Anita C. Leight Estuary Center Expansion

In 2001, the Harford Land Trust protected 32 acres of woods, wetlands and waterfront surrounding Harford County’s Anita C. Leight Estuary Center to enhance and protect the watershed and to assist in the mission of the Estuary Center.

An Estuarine Sanctuary: Anita C. Leight Estuary Center Expansion

On July 16, 2001 the Harford Land Trust completed its purchase of 32 acres of woods, wetlands and waterfront surrounding Harford County's Anita C. Leight Estuary Center on Otter Point Creek near Abingdon.

Funding the Future
The Trust paid $650,000 to the Victor B. Hirshauer Trust for the property and Harford County's Department of Parks & Recreation took immediate possession of it. The transaction was one of the most ambitious projects of the Harford Land Trust.
The property, which lies along Otter Point Road, is within the Chesapeake Bay Critical Area but was zoned R2, R3 and B3. The seller had rejected a development company's offer of $700,000 for it. The Harford County government wanted to purchase the property but did not have the funds. The Trust agreed to negotiate the purchase and raise the money if the county could pay it back within three years.
The seller agreed to work with the Trust and set the price at $650,000. The Abell Foundation loan's interest-free loan enabled HLT to settle right away.
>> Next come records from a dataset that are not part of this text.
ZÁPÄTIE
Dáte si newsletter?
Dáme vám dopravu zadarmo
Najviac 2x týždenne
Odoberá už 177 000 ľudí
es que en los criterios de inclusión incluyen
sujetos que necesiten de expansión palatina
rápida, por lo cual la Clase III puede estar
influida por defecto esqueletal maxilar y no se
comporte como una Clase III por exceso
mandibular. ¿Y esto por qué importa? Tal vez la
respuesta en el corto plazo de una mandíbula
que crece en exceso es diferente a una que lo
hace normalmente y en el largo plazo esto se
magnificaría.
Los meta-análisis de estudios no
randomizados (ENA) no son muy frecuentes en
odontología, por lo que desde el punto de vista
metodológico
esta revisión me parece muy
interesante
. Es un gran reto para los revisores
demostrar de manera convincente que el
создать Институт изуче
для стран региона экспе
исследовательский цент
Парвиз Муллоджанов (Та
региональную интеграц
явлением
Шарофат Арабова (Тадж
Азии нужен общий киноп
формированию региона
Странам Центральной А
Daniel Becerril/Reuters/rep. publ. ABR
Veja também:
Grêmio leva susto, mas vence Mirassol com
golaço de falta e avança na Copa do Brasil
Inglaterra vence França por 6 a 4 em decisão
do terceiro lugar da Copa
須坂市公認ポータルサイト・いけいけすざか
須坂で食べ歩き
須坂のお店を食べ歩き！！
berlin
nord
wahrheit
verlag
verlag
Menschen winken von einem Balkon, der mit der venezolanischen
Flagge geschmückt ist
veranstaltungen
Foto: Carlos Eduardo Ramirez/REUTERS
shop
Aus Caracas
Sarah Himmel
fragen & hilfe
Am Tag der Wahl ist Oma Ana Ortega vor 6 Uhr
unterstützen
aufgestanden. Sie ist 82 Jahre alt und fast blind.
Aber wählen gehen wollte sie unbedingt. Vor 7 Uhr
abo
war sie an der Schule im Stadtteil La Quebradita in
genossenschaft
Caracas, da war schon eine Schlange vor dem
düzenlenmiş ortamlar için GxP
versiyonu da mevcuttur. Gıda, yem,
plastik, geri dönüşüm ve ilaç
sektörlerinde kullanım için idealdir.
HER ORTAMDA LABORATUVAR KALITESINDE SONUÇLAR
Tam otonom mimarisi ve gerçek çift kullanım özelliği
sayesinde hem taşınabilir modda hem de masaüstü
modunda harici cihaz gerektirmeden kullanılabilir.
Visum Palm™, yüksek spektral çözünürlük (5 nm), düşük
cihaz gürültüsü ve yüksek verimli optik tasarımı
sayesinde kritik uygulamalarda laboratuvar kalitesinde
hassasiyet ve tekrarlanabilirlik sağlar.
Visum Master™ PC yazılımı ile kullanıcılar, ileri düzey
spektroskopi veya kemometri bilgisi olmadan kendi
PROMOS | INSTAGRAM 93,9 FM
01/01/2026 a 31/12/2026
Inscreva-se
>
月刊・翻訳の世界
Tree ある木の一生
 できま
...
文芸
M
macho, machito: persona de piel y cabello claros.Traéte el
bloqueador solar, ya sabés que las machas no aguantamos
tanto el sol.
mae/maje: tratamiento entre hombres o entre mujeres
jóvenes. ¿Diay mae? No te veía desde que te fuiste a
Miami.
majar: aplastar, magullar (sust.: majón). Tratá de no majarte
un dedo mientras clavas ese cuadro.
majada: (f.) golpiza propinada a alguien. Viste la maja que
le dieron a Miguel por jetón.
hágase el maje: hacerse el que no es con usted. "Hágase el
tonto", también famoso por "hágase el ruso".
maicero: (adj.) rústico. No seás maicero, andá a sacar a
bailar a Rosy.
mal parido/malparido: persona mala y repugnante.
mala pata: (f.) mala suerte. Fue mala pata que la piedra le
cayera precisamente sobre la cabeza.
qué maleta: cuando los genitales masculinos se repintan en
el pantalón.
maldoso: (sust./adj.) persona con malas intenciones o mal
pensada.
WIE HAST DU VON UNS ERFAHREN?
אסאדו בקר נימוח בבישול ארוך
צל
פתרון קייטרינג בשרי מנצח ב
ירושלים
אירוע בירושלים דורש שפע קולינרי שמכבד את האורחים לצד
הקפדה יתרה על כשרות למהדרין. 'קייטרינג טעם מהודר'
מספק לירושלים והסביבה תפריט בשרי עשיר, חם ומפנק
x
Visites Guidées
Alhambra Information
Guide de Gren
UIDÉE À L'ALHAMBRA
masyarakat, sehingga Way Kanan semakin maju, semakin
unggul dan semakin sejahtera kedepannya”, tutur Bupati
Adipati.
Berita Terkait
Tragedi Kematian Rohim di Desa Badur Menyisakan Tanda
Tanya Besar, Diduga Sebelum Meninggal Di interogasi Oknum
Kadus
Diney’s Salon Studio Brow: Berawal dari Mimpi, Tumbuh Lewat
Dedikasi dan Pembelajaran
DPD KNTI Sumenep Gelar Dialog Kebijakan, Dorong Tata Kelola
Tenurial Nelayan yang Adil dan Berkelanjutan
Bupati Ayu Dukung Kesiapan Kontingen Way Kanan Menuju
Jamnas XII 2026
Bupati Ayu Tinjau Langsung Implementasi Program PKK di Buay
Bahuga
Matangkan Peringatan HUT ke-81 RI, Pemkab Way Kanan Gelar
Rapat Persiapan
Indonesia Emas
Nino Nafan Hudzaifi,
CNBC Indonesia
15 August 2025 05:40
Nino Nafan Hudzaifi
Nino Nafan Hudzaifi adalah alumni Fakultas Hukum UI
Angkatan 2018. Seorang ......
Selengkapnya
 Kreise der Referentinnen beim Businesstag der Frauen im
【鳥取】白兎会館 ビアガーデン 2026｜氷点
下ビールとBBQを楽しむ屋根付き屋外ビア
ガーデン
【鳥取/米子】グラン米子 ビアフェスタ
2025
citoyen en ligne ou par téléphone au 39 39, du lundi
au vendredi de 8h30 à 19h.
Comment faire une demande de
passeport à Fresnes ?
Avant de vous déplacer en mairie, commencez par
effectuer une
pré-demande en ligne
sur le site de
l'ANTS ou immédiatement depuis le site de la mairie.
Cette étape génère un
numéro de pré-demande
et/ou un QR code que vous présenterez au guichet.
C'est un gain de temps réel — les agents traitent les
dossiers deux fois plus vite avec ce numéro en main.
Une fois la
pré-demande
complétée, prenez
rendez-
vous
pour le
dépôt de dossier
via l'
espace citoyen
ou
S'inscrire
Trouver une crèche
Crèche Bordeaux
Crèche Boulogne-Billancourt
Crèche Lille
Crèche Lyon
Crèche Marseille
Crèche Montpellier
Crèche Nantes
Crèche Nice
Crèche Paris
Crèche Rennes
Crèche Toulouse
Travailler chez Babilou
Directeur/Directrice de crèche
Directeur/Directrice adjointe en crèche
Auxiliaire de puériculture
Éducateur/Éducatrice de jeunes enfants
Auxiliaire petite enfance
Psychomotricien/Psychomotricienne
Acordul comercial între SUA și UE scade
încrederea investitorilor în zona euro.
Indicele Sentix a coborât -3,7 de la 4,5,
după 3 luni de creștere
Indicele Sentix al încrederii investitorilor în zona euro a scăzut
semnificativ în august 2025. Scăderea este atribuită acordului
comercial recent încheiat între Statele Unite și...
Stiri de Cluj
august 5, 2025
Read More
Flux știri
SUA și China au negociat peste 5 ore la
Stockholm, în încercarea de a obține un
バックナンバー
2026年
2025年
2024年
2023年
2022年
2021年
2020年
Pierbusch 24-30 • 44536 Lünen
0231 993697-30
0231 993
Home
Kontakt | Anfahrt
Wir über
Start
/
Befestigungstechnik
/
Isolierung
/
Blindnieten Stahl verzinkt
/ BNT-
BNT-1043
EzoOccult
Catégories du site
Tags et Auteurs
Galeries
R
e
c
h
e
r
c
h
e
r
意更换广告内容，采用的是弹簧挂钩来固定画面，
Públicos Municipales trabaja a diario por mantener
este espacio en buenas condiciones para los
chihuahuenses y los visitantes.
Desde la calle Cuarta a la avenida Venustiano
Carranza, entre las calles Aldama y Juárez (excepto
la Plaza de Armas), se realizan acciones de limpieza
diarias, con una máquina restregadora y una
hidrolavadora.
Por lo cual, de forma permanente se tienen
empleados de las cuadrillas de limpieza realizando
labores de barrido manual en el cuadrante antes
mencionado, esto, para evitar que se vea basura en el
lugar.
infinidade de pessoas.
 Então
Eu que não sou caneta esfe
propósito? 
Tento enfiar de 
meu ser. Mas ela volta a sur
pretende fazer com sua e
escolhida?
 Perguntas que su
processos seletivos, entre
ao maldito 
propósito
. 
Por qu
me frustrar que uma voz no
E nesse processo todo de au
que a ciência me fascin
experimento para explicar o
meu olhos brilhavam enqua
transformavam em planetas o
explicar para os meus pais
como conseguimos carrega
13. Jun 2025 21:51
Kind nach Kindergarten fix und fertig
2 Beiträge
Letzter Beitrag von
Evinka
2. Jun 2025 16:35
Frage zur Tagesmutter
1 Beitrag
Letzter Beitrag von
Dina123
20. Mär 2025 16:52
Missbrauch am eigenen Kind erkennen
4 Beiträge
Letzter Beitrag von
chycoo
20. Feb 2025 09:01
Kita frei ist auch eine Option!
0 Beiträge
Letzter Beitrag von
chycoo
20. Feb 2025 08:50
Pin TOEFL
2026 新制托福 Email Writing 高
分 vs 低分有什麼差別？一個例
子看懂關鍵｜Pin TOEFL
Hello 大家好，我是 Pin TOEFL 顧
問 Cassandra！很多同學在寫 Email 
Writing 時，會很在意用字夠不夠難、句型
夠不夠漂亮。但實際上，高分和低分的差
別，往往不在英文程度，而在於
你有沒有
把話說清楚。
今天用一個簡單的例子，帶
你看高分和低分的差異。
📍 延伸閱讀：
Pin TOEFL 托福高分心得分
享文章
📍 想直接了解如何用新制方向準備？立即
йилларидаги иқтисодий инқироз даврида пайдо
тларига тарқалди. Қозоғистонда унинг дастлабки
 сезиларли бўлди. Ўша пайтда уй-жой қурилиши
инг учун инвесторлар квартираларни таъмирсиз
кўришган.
Four months later, Harford County received a grant of $300,00 from Maryland Program Open Space earmarked for the purchase. Also six months later, with Board of Public Works approval, the National Oceanic & Atmospheric Administration (NOAA) made a matching grant of $300,000 to Program Open Space for the purchase.

area photo
photo: Harford County Division of Information Systems
HLT's acquisition of the Otter Creek property is significant to the county, state and federal agencies involoved in the complexities of its financing. It surrounds the Anita C. Leight Estuary Center, a 61-acre facility of the Harford County Department of Parks & Recreation. The county has owned this property since 1982 when the now late W. Arnold Rosenberger and his sister, the late Anita C. Leight, donated their land with a residence. The educational and research program launched therein 1995 has since served more than 27,000 persons.

A Coveted Sanctuary

The Leight Estuary Center is contiguous to a 260-acre "National Estuarine Research Reserve" which is one of four National Estuarine Sanctuaries established by NOAA in Maryland's portion of Chesapeake Bay.
The area is contiguous to the Izaak Walton League's Melvin G. Bosely Conservancy of 350 acres at the mouth of Winter's Run and Otter Point Creek. All of these properties together total more than 700 acres of contiguous land and water now preserved along the Bush River.
The seller of the acquisition, the Victor B. Hirshauer Revocable Trust, had owned most of the land since 1931. For members of the Hirshauer family in the '30s and '40s it was a place for outdoor recreation. Since the '50s two modest residences on the property had been rented. HLT's pre-aquisition labors included planning and financing, demolition and complete cleaning of the site of all of the dilapidated houses.

A Team Effort 

This acquisition would not have been possible without the help of several key players, including HLT's lawyer for this transaction,  Daniele M. Creager of the Bel Air office of Hodes, Ulman, Pessin & Katz, P.A.. HLT's land surveyor for this project was Edwin O. Weaver of Bel Air. Invaluable contacts in the Maryland Department of Natural Resources during the negotiations have been Sandra Trent and Bernard Wentker of Program Open Space and Carol Towle, manager of DNR's Research Reserve Program. Federated Environment Associates, Inc. of Baltimore City performed the Phase One Environmental Assessment of the property for the Trust, for whom it has done assessments in the past. Finally, HLT's executive director David Miller brought everything together.